İİK’nun 134. maddesinin 2. fıkrasında; “İhalenin feshini, Borçlar Kanunu’nun 226. maddesinde yazılı sebepler de dahil olmak üzere, yalnız satış isteyen alacaklı, borçlu, tapu sicilindeki ilgililer ve pey sürmek suretiyle ihaleye iştirak edenlerin” isteyebileceği hususu düzenlendikten sonra, aynı fıkrada ayrıca “…talebin reddine karar verilmesi halinde icra mahkemesi davacıyı feshi istenilen ihale bedelinin yüzde onu oranında para cezasına mahkum eder. Ancak işin esasına girilmemesi nedeniyle talebin reddi halinde para cezasına hükmolunamaz” hükmüne yer verilmiştir.

Şikayete konu Çorum 5. İcra Müdürlüğü’nün 2018/656 Esas sayılı icra takip dosyasında alacaklı banka tarafından, kredi sözleşmesinin asıl borçlusu Mikail Sarı ile ipotekli taşınmazların malikleri üçüncü kişiler Mahperi Karakuş ve Abdullah Baltacı ile dava dışı malikler aleyhine ipoteğin paraya çevrilmesi yoluyla ilamlı icra takibine başlandığı, şikayetin ipotekli takip konusu taşınmazların tamamına ilişkin olduğu ve bu taşınmazların 15 Parsel – 1 bağımsız bölüm ve 17 Parsel – 5 bağımsız bölüm numaralı olanlarının malikinin şikayetçi Abdullah Baltacı,  16 Parsel – 4 bağımsız bölüm ve  17 Parsel – 6 bağımsız bölüm numaralı olanlarının malikinin ise şikayetçi Mahperi Karakuş olduğu, şikayetçilerin kredi sözleşmesinin asıl borçlusu olmayıp, sadece asıl borçlu lehine taşınmazlarını ipotek veren taşınmaz maliki olarak takipte yer aldıkları görülmektedir.
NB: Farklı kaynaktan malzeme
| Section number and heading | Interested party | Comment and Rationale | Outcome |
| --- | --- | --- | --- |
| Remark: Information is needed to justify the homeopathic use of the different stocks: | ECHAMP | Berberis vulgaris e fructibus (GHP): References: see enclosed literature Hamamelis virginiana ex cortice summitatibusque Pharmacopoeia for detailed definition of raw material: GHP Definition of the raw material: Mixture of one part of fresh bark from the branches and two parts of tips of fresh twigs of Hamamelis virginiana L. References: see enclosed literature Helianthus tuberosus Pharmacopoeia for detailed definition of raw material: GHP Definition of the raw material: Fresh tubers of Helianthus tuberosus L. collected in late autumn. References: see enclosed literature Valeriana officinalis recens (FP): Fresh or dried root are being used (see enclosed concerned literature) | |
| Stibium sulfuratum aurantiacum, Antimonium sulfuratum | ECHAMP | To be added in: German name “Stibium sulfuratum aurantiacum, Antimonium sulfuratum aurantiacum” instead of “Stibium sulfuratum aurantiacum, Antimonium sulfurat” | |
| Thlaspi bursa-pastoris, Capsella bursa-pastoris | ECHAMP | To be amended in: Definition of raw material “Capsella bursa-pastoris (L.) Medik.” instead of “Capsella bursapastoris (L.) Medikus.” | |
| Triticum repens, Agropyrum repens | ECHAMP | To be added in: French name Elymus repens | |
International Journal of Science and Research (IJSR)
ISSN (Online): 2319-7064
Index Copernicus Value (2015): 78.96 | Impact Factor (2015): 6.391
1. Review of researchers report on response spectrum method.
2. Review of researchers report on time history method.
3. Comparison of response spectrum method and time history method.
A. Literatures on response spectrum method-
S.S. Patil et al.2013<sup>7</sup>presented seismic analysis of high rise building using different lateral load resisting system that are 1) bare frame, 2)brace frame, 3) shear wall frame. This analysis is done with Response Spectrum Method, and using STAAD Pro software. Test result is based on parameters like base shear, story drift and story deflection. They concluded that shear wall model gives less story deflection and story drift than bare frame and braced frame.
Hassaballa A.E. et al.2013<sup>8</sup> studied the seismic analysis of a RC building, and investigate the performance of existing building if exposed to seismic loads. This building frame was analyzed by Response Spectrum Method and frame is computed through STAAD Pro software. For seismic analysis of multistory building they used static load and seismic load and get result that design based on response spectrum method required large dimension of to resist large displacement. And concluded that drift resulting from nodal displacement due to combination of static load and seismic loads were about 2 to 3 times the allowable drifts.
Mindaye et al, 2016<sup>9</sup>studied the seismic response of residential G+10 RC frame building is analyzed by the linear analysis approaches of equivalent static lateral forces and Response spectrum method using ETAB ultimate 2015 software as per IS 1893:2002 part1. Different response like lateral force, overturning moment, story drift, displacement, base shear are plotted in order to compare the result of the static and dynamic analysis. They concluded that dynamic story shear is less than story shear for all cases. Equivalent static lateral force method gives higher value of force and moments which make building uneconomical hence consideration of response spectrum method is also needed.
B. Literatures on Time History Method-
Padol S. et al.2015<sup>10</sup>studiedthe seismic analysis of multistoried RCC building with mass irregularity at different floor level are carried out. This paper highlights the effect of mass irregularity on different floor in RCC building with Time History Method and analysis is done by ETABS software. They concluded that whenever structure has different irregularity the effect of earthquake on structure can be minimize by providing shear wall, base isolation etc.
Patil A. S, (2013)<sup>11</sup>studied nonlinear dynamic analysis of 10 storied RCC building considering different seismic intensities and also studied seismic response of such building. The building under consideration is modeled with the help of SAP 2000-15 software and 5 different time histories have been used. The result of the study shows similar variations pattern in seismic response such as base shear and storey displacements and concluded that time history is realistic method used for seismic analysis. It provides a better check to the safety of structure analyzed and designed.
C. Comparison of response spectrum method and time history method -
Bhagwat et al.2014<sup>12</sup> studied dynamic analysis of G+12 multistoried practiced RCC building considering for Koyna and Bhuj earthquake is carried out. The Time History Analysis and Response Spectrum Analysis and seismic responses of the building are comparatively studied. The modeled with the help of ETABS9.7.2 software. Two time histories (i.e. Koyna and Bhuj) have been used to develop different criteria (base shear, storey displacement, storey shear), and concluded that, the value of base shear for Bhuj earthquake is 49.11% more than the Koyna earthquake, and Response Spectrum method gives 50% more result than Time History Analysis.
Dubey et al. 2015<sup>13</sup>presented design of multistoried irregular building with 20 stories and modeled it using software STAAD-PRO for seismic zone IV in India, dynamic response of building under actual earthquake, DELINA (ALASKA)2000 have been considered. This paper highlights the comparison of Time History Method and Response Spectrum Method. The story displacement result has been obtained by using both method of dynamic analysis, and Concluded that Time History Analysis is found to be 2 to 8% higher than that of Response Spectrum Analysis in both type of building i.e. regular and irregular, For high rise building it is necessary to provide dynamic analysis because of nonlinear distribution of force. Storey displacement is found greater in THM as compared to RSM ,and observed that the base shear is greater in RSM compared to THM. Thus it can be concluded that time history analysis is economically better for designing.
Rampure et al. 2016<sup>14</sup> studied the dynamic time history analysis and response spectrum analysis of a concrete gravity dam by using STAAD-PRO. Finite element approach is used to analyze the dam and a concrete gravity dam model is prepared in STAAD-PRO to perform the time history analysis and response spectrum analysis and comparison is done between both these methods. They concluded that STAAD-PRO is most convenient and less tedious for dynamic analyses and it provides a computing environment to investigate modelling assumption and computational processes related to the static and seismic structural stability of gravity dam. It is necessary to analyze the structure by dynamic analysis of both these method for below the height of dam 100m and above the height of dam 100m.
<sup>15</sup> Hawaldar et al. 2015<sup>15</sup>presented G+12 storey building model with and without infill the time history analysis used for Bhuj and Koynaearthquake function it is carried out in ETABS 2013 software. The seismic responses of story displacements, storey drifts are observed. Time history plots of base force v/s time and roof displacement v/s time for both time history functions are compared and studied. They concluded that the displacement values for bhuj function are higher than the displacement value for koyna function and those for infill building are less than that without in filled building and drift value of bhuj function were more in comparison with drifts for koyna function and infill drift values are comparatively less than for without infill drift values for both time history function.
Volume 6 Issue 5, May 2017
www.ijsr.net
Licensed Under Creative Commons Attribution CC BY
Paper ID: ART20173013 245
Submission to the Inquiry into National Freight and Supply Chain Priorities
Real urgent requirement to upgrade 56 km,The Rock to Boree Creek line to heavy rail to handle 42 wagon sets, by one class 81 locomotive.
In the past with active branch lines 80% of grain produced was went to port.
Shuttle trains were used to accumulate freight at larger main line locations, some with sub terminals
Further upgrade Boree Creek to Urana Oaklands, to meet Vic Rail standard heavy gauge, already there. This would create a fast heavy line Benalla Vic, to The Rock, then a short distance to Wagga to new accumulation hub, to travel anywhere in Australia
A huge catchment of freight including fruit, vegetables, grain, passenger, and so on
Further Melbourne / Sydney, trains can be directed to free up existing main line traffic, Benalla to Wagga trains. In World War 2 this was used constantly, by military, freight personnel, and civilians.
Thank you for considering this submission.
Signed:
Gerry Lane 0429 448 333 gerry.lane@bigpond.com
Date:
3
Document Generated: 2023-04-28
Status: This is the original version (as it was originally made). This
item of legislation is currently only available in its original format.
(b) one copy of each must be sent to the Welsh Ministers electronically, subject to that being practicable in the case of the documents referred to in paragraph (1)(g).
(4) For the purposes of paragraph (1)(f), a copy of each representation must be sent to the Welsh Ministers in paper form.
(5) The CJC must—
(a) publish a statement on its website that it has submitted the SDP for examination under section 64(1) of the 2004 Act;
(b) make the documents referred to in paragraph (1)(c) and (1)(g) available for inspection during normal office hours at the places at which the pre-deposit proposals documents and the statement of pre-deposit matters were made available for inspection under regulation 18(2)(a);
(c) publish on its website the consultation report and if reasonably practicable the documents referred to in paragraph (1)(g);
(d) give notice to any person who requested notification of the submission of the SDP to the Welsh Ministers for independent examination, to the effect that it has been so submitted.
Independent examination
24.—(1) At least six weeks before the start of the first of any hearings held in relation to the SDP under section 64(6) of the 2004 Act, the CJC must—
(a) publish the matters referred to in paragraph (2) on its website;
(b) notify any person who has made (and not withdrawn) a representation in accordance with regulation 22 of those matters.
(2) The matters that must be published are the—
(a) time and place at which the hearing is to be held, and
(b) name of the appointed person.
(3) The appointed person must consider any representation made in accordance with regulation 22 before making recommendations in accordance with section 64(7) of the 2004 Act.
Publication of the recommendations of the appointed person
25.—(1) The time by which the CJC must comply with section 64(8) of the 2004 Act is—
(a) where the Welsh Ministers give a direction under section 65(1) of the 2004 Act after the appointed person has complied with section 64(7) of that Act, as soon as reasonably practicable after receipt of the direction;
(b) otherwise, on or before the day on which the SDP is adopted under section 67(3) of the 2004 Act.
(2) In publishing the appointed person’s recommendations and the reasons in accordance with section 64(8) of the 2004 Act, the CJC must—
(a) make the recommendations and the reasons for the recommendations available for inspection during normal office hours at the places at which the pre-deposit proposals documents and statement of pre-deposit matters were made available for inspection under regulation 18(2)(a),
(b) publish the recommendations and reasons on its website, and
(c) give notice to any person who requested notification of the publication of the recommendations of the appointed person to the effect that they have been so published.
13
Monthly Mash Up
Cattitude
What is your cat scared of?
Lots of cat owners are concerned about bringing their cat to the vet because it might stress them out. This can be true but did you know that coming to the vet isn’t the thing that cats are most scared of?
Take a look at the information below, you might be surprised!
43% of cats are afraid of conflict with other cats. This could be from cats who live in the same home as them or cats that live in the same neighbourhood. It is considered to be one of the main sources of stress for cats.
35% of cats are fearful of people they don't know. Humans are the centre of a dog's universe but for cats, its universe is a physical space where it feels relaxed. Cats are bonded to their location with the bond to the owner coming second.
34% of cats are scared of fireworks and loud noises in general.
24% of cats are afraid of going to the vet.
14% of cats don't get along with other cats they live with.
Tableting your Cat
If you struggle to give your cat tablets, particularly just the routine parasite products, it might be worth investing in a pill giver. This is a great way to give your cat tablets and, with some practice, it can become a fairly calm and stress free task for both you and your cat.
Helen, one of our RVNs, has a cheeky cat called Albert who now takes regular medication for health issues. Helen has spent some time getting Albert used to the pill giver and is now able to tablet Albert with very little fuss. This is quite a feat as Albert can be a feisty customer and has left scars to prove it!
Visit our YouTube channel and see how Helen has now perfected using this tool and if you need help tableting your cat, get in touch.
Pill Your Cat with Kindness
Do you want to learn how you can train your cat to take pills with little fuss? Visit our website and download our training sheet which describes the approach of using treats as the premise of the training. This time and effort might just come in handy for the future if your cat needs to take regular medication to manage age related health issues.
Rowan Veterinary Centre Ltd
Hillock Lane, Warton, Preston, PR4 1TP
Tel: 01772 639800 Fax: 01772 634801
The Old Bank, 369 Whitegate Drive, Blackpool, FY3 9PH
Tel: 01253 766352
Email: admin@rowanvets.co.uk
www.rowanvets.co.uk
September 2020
Bu durumda şikayetçilerden Abdullah Baltacı’nın kendi maliki olduğu 15 Parsel – 1 bağımsız bölüm ve 17 Parsel – 5 bağımsız bölüm numaralı, Mahperi Karakuş’un ise yine kendi maliki olduğu 16 Parsel – 4 bağımsız bölüm ve  17 Parsel – 6 bağımsız bölüm numaralı taşınmazlar yönünden işbu şikayette aktif husumet ehliyetinin bulunduğunun kabulü gerekir.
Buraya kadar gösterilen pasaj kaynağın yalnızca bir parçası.